> [EXERCISE DIRECTIONS] Copy exactly the lines from the beginning of the data down to and including the line holding "mouse_move(553, 193)", without any pictures.

§

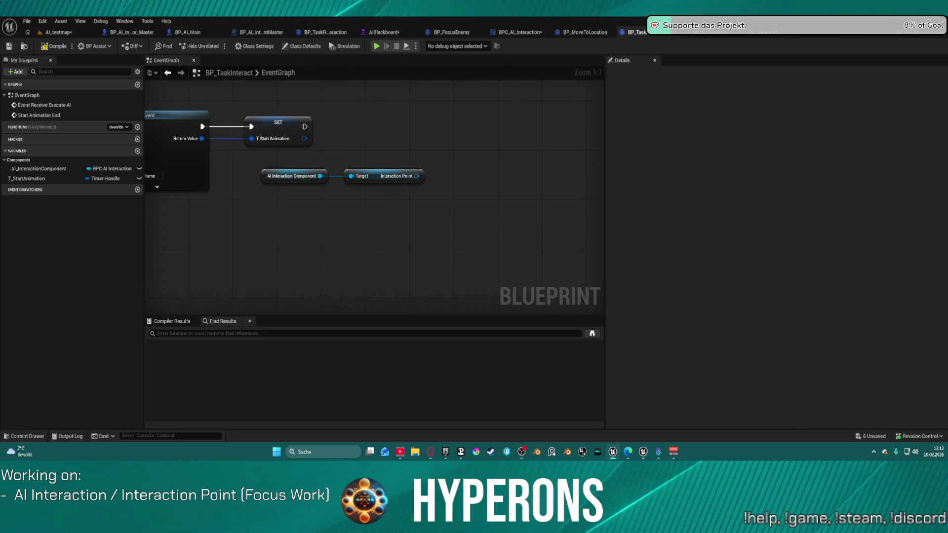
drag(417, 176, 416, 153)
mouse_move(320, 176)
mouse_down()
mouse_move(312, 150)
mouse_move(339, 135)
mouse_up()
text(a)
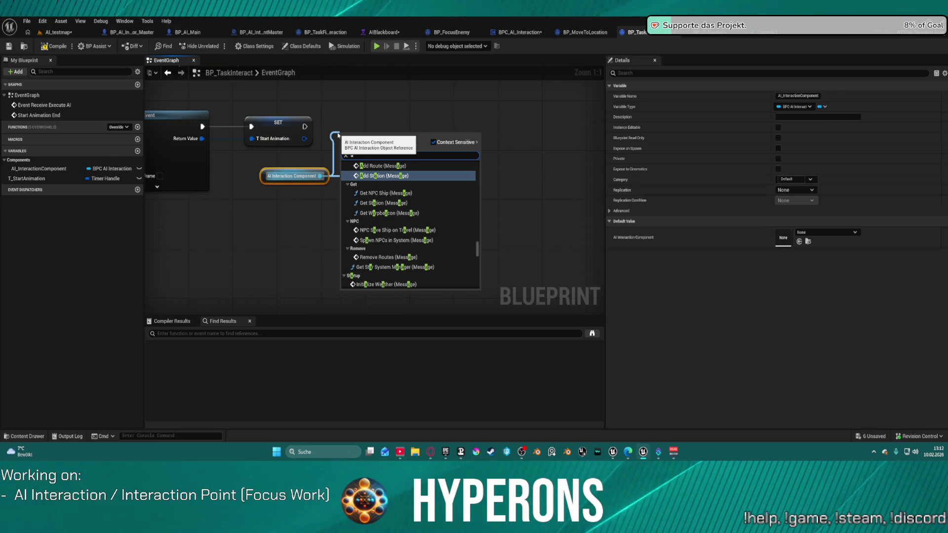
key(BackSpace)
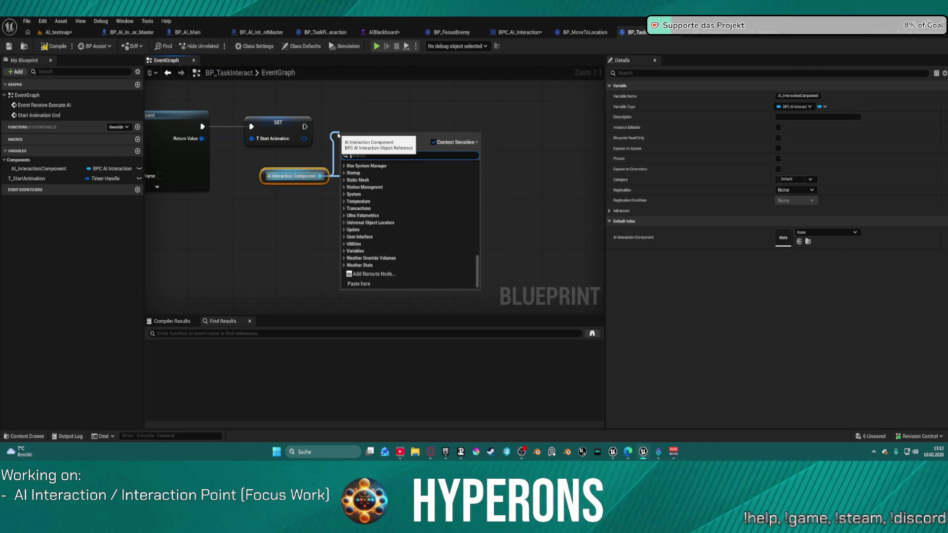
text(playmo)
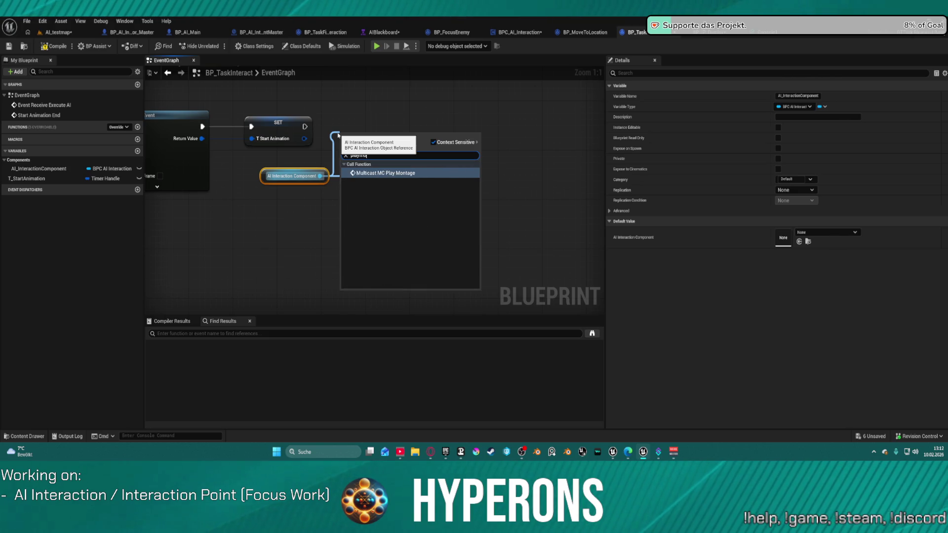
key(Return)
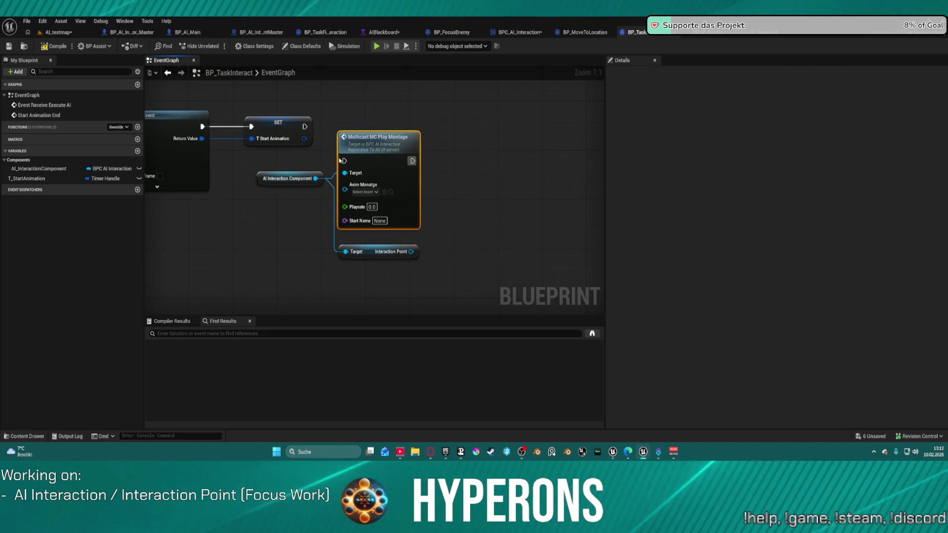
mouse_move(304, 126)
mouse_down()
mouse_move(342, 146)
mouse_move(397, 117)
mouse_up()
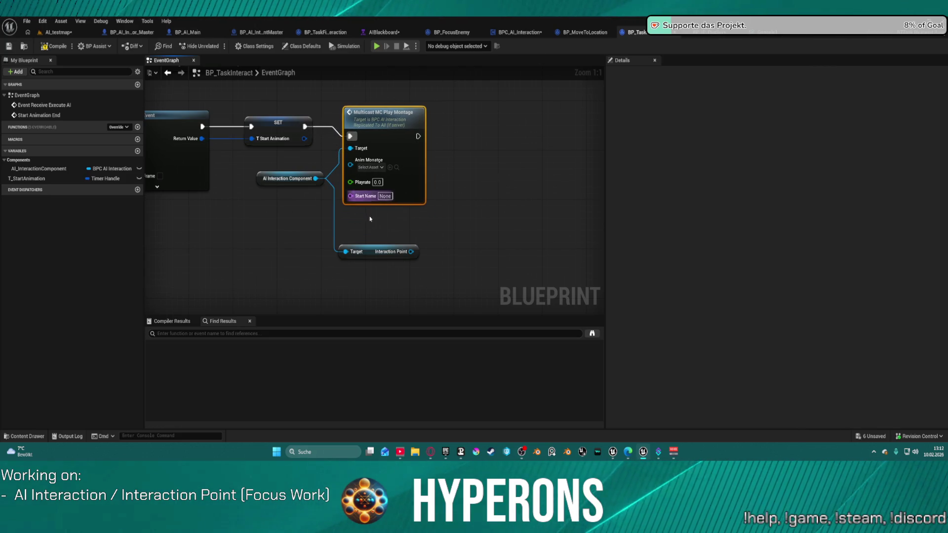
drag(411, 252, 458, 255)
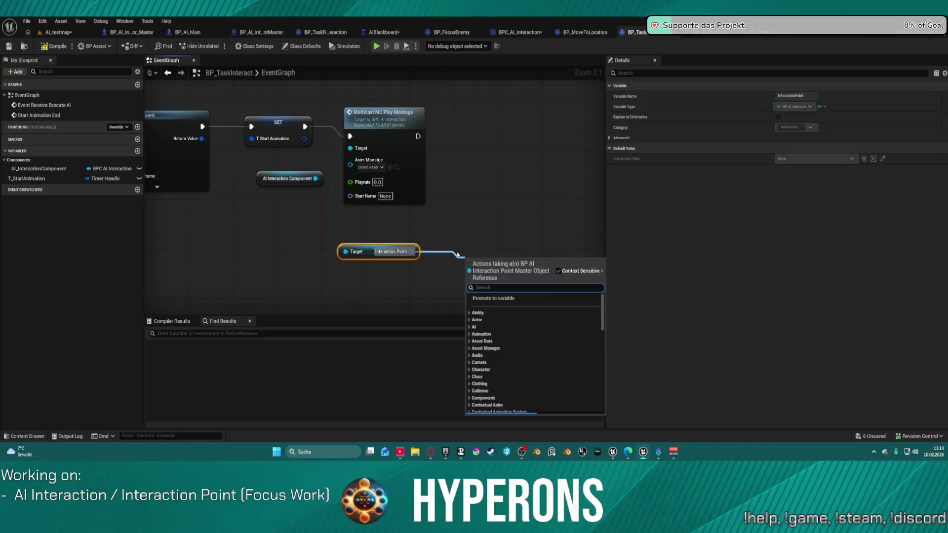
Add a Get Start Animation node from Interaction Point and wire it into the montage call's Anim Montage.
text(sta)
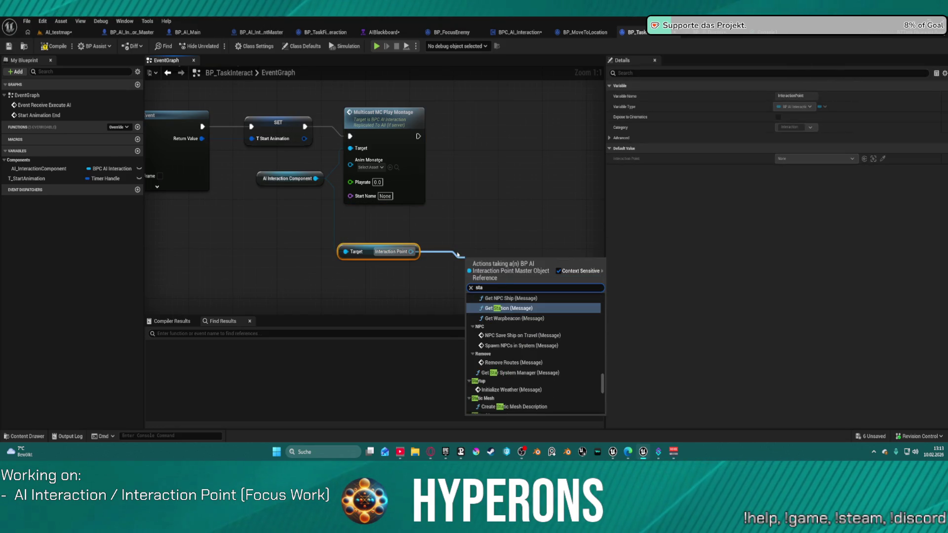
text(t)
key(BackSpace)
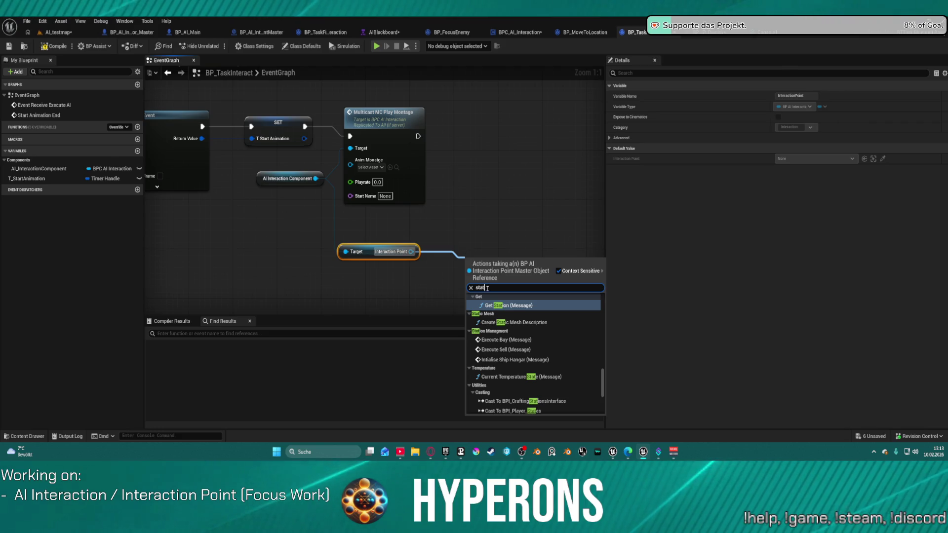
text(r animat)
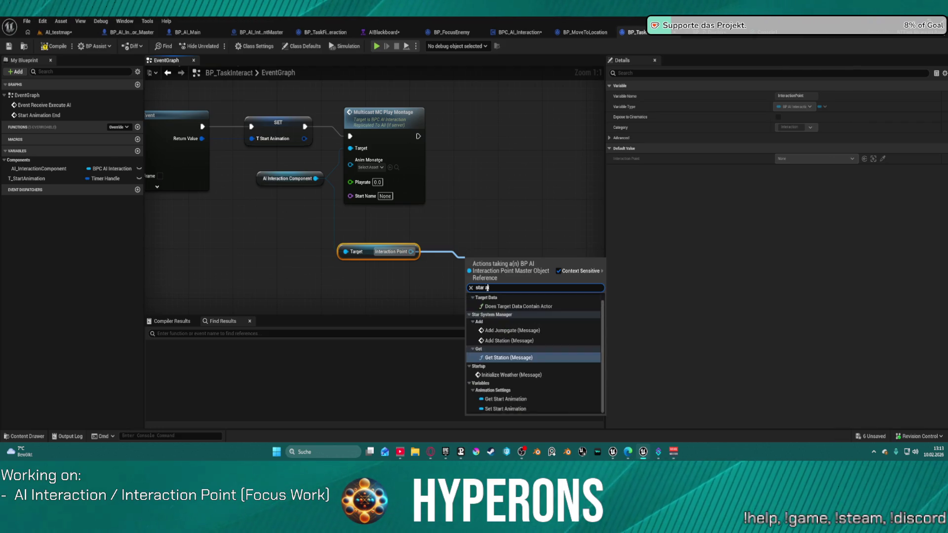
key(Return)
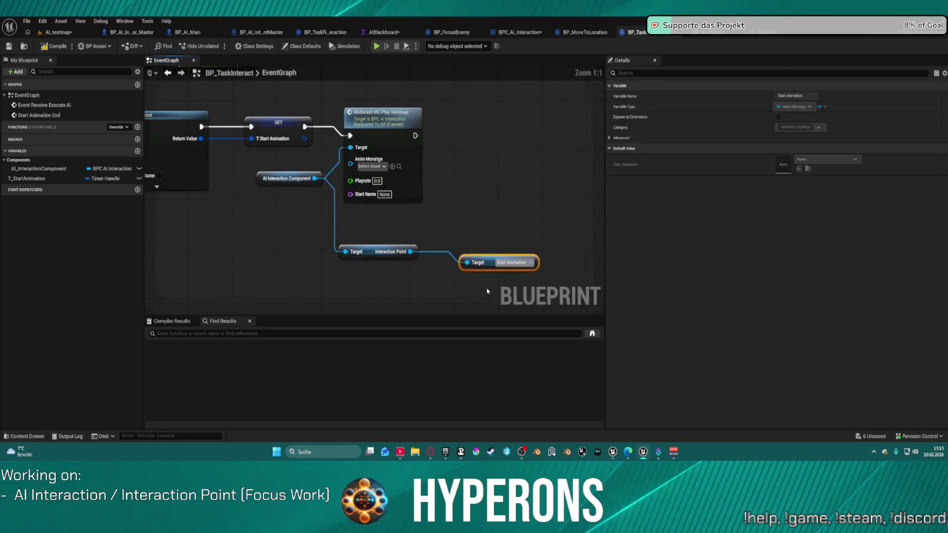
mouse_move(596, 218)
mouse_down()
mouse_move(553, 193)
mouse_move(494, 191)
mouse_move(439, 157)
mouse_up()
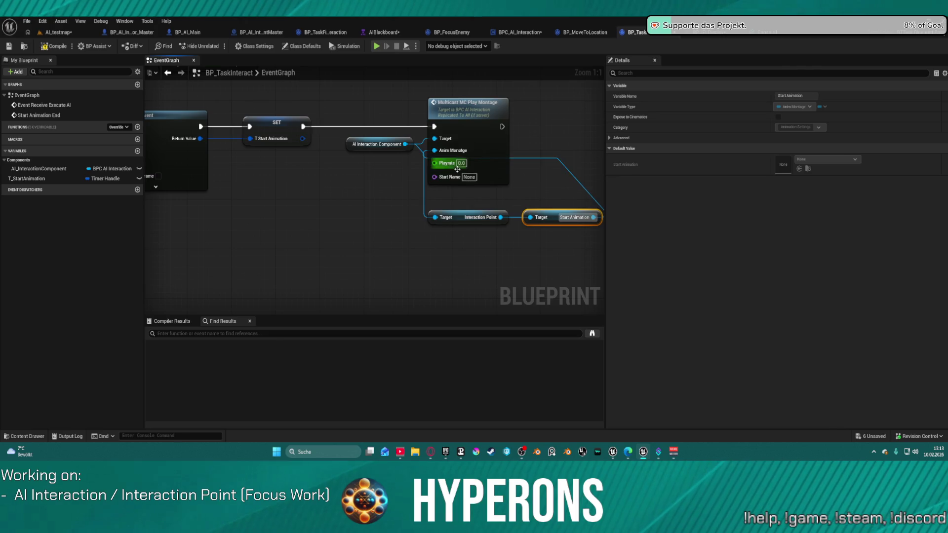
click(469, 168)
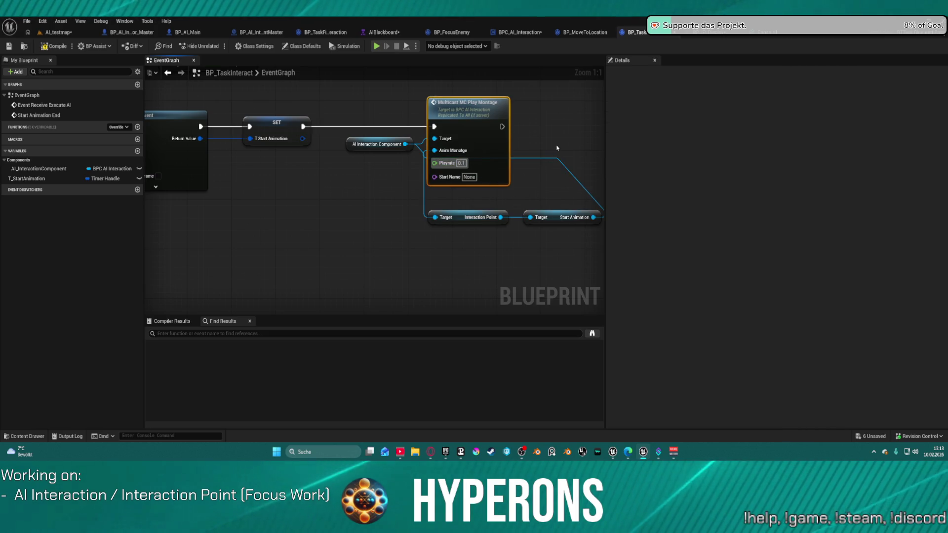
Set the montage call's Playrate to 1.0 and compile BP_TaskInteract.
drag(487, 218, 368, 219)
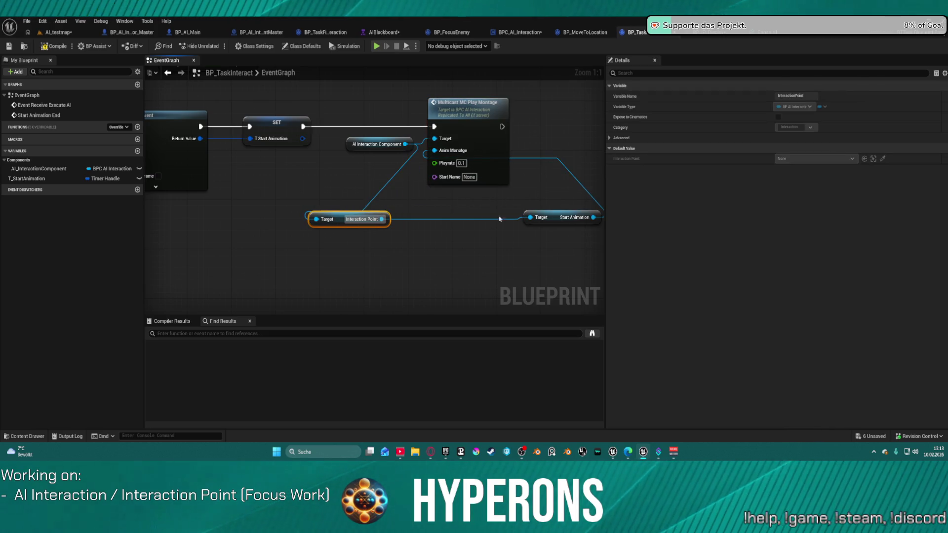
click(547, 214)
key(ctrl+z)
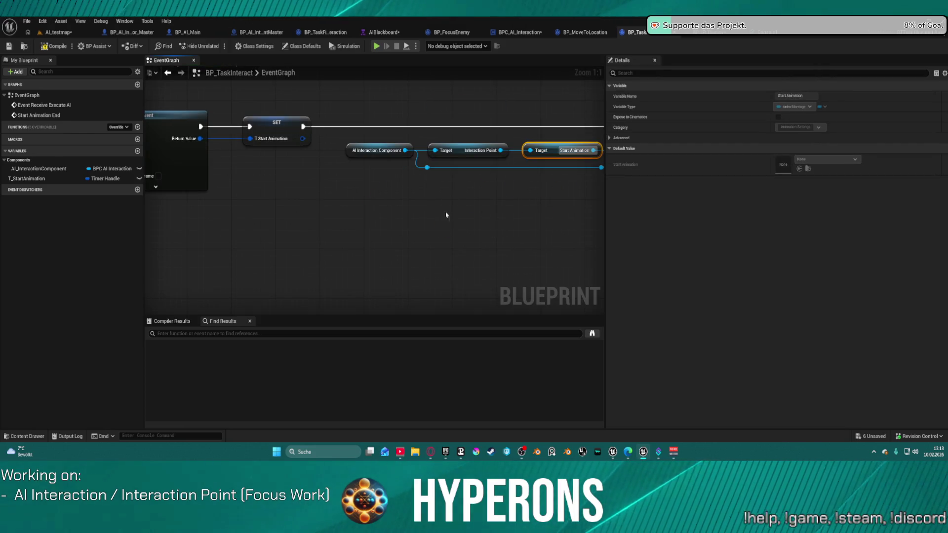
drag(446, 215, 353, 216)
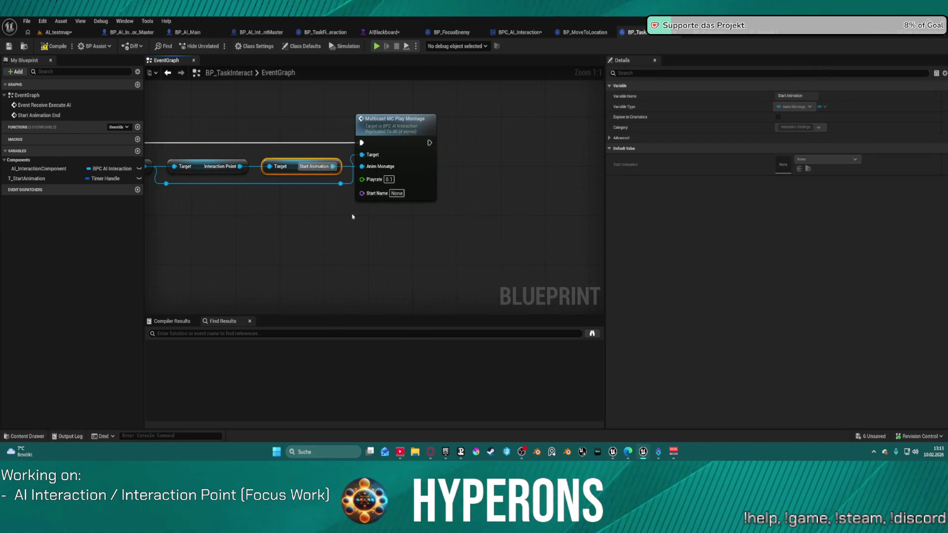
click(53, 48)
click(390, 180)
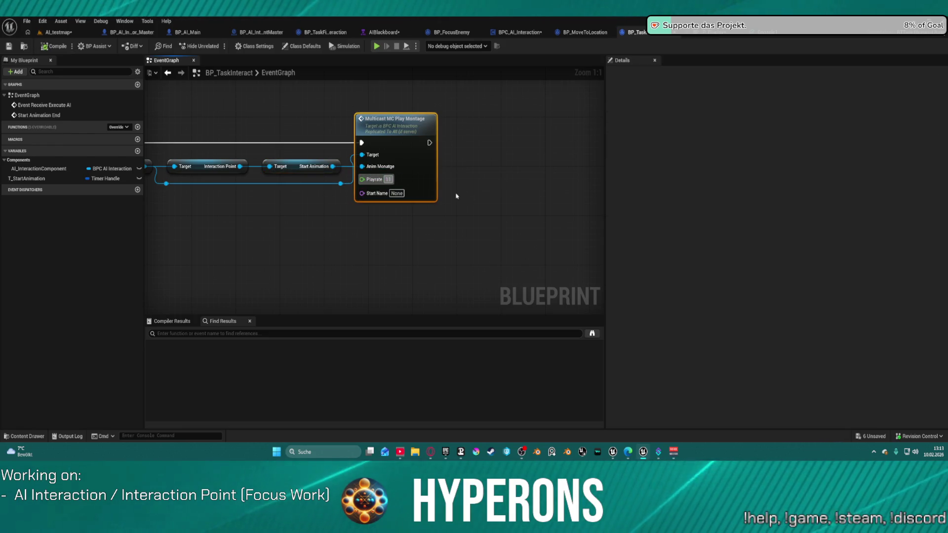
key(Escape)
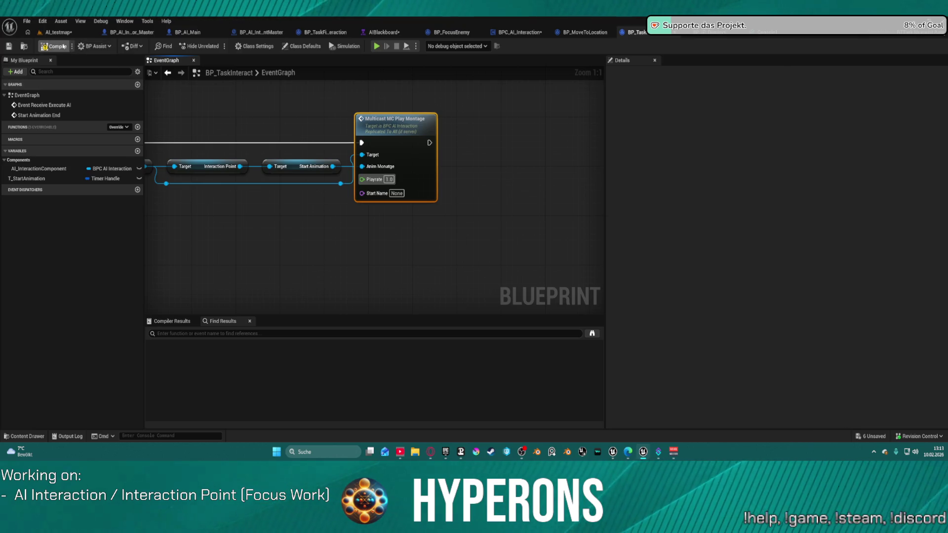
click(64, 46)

§

> [RESPONSE AREA]
drag(417, 176, 416, 153)
mouse_move(320, 176)
mouse_down()
mouse_move(312, 150)
mouse_move(339, 135)
mouse_up()
text(a)
key(BackSpace)
text(playmo)
key(Return)
mouse_move(304, 126)
mouse_down()
mouse_move(342, 146)
mouse_move(397, 117)
mouse_up()
drag(411, 252, 458, 255)
Add a Get Start Animation node from Interaction Point and wire it into the montage call's Anim Montage.
text(sta)
text(t)
key(BackSpace)
text(r animat)
key(Return)
mouse_move(596, 218)
mouse_down()
mouse_move(553, 193)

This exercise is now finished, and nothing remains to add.